(Your goal): Reproduce word for word the part of the blog post on Indian petroleum geologists that runs from "A better use" down to "gas production capacity.".

(Reading text):
Geology and livelihoods - 6
The September issue of Journal of Sedimentary Research has a paper on the sedimentology and stratigraphy of continental slope reservoir facies of the Krishna- Godavari Basin south east India.
Sandy Debrites and Tidalites of Pliocene Reservoir Sands in Upper-Slope Canyon Environments, Offshore Krishna–Godavari Basin (India): Implications
I am not that interested in the contents of the paper. Instead I am going to point to the authorship-
G. Shanmugam1, S.K. Shrivastava2 and Bhagaban Das3
1 Department of Earth and Environmental Sciences, The University of Texas at Arlington, P.O. Box 19049, Arlington, Texas 76019-0049, U.S.A.; firstname.lastname@example.org
2 Reliance Industries Limited, E&P Business, Reliance Corporate Park, Thane Belapur Road, Ghansoli, Navi Mumbai-400701, India
3 Reliance Industries Limited, E&P Business, Reliance Corporate Park, Thane Belapur Road, Ghansoli, Navi Mumbai-400701, India
This is just about the first paper I have come across in a top sed geology journal authored by researchers working for a private Indian petroleum /energy company and it is just one sign that the Indian hydrocarbon industry intellectual landscape is undergoing a rapid change the last decade or so. Previously all Indian oil fields were managed and operated by nationalized petroleum companies. But in the last few years the government has thrown open exploration blocks to private players and Reliance Industries Limited is one of the most active of the lot.
Private participation has caused quite a ruffle in government operations since lots of talented middle and senior level geologists has left government companies to work for the private sector. Financial gain allied with inducements of greater intellectual freedom especially for the Ph.D types are the main reasons for the move. Reliance for example has set up a well funded sedimentology research lab and the results are showing.
Companies like the Oil and Natural Gas Corporation (ONGC) - a nationalized behemoth- are feeling the pain of this fleeing human capital. One complaint I have heard is that specialization is not always respected and handled with care at these government oil companies. A Ph.D with an expertise in micropalaeontology and biostratigraphy may spend long years doing some other work. That essentially is a waste of talent. No wonder lots of specialists are jumping ship and heading for private organizations who are putting their specialization to a challenging test.
A better use of specialization is good news for geoscientists and for the industry. ONGC will have to follow suit if it wants to retain talent. That in fact will be critical for exploration and exploitation of emerging oil fields. Out of the 160 blocks auctioned for licensing since the year 2000 ONGC has leases for about half of them. A lack of specialists in the government sector could limit India's future oil and gas production capacity.

(Data extract):

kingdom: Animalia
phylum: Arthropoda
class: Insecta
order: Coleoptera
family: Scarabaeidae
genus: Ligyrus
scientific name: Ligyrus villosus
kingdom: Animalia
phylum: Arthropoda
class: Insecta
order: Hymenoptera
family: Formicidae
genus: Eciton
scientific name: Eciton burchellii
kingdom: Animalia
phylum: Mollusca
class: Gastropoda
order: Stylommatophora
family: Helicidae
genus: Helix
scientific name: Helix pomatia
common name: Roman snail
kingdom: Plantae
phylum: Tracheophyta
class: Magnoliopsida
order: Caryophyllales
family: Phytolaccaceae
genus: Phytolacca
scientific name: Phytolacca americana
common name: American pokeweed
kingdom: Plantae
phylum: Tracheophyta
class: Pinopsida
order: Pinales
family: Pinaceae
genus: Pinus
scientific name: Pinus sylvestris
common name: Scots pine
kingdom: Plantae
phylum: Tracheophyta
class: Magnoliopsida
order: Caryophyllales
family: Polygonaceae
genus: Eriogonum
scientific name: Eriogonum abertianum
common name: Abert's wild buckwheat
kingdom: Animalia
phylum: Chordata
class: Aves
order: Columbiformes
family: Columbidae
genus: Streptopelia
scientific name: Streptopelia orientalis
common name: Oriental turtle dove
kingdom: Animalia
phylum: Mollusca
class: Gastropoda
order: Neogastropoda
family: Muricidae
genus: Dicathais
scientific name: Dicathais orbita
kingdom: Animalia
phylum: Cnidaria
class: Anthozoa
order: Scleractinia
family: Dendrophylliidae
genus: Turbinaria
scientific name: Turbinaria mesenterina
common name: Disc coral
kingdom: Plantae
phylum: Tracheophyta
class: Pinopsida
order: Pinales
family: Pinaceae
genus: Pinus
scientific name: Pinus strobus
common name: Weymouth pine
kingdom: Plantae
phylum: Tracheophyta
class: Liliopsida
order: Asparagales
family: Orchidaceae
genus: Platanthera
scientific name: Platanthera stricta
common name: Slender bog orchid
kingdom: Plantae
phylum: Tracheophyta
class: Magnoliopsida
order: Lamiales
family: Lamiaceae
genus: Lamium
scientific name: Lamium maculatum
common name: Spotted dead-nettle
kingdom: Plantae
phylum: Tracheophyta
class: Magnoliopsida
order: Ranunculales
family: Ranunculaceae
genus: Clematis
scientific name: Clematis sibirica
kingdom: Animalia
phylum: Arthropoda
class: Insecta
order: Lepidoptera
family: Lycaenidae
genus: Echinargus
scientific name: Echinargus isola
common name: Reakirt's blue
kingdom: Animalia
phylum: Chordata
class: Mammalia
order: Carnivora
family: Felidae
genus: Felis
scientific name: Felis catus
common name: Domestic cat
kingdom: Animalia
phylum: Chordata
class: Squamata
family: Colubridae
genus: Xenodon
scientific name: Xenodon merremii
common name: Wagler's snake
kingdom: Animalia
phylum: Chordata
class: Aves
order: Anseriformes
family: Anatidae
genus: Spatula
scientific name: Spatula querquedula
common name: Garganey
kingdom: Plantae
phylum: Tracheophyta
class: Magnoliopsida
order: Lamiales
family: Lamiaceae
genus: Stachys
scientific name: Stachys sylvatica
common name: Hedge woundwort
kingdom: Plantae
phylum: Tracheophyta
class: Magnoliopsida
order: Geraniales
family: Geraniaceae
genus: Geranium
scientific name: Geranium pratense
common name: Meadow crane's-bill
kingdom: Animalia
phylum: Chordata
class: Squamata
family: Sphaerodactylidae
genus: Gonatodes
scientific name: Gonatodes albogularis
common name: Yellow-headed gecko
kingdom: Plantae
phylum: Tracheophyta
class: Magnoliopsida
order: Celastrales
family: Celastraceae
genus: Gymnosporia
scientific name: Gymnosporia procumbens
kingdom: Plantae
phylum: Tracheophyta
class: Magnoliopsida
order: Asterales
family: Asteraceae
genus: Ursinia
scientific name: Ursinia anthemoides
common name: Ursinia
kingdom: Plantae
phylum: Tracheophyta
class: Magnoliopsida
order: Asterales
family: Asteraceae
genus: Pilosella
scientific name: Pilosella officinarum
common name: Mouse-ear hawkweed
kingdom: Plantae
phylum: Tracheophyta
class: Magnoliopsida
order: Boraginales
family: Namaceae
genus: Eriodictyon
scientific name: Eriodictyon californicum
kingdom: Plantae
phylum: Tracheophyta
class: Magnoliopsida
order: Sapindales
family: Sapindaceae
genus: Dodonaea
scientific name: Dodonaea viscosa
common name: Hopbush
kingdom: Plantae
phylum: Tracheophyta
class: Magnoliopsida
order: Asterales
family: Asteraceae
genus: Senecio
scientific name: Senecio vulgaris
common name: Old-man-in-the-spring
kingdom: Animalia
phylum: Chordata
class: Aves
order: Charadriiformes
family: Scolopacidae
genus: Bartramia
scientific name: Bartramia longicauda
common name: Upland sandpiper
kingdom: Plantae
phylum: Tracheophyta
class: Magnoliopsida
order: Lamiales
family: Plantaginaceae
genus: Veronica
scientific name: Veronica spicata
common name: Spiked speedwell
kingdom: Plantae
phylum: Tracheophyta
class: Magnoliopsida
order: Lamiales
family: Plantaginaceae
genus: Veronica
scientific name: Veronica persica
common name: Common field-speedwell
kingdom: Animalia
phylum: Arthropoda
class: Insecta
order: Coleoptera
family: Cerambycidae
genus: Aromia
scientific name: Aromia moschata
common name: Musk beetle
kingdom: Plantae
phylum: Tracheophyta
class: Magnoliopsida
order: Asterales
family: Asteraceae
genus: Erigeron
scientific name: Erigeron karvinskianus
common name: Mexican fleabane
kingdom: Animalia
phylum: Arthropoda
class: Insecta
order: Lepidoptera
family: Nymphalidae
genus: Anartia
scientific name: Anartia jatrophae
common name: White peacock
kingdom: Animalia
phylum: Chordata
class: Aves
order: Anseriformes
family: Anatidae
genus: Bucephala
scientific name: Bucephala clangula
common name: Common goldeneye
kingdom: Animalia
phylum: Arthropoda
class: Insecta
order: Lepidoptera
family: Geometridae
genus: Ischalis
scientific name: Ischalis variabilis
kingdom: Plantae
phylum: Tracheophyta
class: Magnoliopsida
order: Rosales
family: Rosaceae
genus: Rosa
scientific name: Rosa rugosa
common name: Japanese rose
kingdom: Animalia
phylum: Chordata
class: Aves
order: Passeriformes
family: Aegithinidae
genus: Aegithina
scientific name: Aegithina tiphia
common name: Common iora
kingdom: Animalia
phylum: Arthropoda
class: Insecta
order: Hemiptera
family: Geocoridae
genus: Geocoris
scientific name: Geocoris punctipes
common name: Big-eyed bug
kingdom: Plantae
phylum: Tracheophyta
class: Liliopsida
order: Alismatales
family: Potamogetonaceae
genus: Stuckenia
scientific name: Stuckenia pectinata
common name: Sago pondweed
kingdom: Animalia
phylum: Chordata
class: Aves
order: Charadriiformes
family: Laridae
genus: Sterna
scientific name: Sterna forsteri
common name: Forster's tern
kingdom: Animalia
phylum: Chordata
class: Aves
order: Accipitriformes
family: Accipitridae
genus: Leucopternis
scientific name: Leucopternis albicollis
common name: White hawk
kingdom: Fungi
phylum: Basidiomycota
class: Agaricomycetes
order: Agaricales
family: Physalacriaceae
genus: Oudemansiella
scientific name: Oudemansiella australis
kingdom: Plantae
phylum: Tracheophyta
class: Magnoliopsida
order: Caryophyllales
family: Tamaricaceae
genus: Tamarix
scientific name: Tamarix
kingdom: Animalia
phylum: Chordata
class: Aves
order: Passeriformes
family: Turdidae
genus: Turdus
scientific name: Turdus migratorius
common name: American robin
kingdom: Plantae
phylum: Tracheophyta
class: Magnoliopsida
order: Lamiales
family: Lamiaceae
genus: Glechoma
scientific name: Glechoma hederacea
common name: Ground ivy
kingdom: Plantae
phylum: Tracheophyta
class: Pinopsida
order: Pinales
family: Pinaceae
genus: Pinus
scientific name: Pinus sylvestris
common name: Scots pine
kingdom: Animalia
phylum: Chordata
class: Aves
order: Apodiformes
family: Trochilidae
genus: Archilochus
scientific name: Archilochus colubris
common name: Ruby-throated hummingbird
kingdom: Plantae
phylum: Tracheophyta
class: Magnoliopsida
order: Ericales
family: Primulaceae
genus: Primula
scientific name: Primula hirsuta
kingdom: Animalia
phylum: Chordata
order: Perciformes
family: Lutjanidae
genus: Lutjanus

(Solution for this exercise):
A better use of specialization is good news for geoscientists and for the industry. ONGC will have to follow suit if it wants to retain talent. That in fact will be critical for exploration and exploitation of emerging oil fields. Out of the 160 blocks auctioned for licensing since the year 2000 ONGC has leases for about half of them. A lack of specialists in the government sector could limit India's future oil and gas production capacity.